Pick up the ECG discussion below right after its final sentence and carry it forward.

**Page excerpt:**
::::

Otherwise, the rate is 70, normal axis, normal QRS and QT duration, possible STE in AVR and T inversion in I, II, III, AVF, V3-V6, which depending on the clinical picture is concerning for ACS (LM occlusion)
I agree with Reza. Regulization of permanent afib is concerning for complete heart block due to cardioactive steroid toxicity. The ST morphology is probably from the digoxin effect.
An baseline irregular rhythm that converts to regular sinus would be concerning for a complete AV nodal block which then exposes the underlying regular beat inherent to the Ventricles.
New onset AV block could be caused by infarction (predominantly RCA infarcts or less likely circumflex infarcts) or by the presence of AV nodal blocking agents, less likely by lyme disease, or congenitally by lupus in the mother.

::::

**Listed entries:**
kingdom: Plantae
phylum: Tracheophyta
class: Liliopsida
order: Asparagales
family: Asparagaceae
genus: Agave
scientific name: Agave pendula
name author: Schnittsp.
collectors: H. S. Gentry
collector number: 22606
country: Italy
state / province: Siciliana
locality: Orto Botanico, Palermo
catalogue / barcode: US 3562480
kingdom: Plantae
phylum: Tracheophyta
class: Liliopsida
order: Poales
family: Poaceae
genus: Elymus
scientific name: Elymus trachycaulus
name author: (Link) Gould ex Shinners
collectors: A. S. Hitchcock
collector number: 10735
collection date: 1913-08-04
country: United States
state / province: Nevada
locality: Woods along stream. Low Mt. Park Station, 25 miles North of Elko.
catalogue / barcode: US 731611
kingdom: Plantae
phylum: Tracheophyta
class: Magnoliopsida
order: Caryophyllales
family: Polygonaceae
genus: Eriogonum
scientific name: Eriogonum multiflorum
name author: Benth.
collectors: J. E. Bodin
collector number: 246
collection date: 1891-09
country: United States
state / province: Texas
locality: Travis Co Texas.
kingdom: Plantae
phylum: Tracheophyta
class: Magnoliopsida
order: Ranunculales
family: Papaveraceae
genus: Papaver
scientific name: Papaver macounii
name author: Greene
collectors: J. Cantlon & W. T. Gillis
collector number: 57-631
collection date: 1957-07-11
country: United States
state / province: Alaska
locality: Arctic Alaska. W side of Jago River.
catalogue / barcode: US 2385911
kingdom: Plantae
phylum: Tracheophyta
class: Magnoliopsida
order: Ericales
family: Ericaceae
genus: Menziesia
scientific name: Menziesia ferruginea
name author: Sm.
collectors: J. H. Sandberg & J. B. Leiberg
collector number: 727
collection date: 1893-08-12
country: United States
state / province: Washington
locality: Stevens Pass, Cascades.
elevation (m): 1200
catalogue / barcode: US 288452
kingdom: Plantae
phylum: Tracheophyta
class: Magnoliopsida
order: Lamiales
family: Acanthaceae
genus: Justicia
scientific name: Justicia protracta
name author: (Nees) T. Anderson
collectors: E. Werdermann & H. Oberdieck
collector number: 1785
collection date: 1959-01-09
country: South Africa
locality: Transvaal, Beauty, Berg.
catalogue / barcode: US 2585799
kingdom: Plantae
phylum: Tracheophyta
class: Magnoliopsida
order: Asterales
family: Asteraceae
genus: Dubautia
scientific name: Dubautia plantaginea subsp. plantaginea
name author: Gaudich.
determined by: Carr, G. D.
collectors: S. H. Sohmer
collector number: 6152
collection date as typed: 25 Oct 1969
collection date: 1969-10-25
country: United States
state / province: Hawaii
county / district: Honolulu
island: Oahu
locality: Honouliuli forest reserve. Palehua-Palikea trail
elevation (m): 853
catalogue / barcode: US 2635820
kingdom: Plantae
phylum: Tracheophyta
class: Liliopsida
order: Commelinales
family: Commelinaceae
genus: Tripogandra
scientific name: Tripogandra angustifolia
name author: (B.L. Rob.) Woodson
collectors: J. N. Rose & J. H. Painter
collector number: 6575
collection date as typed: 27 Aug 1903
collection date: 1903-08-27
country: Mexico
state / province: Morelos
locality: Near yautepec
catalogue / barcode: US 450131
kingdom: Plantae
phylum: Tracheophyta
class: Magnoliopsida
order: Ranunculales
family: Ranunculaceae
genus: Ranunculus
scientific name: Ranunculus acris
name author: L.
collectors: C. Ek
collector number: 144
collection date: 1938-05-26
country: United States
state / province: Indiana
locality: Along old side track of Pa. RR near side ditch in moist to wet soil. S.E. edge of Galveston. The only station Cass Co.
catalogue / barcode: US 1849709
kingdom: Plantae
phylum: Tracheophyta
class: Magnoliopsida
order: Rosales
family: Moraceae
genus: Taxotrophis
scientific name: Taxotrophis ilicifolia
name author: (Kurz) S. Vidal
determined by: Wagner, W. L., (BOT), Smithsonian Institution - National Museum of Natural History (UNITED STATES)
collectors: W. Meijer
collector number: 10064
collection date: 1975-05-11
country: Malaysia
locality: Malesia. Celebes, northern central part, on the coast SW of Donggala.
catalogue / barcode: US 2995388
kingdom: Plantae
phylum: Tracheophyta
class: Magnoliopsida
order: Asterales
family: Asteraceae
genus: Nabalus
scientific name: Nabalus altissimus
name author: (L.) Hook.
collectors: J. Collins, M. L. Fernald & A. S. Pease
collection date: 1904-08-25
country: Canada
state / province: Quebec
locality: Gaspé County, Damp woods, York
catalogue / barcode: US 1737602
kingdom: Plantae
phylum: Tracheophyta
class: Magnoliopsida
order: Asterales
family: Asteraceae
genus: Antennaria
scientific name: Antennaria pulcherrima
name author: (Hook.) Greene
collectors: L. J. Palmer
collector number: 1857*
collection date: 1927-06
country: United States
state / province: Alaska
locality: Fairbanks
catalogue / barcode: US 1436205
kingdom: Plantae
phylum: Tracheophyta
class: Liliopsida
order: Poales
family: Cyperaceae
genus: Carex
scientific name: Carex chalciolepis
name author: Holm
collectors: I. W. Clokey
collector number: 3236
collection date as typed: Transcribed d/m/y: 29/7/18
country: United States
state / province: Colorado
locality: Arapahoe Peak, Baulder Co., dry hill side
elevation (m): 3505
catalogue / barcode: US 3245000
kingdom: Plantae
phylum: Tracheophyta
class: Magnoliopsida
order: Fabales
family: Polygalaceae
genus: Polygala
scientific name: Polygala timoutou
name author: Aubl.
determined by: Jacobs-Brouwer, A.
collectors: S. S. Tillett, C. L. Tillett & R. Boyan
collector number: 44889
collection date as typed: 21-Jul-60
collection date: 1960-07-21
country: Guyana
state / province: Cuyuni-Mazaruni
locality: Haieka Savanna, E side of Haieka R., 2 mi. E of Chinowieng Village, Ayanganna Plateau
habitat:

::::

**Response area:**
However given this pt’s ST morphology ischemia is less likely (no Q waves, no frank ST elevations) and a digitalis effect is more likely. It has the classic ST down-sloping appearance (“Salvador Dali’s moustache” as well as depressions in V4-V5. You can’t really see if the PR intervals are increased on this EKG unless you assume the P wave is buried in the T-waves of each previous beat (which would also imply that the dig has converted the patient our of a-fib). Qt segments appear normal as well, and maybe a hint of a biphasic T-wave in V3 and V4 and V6.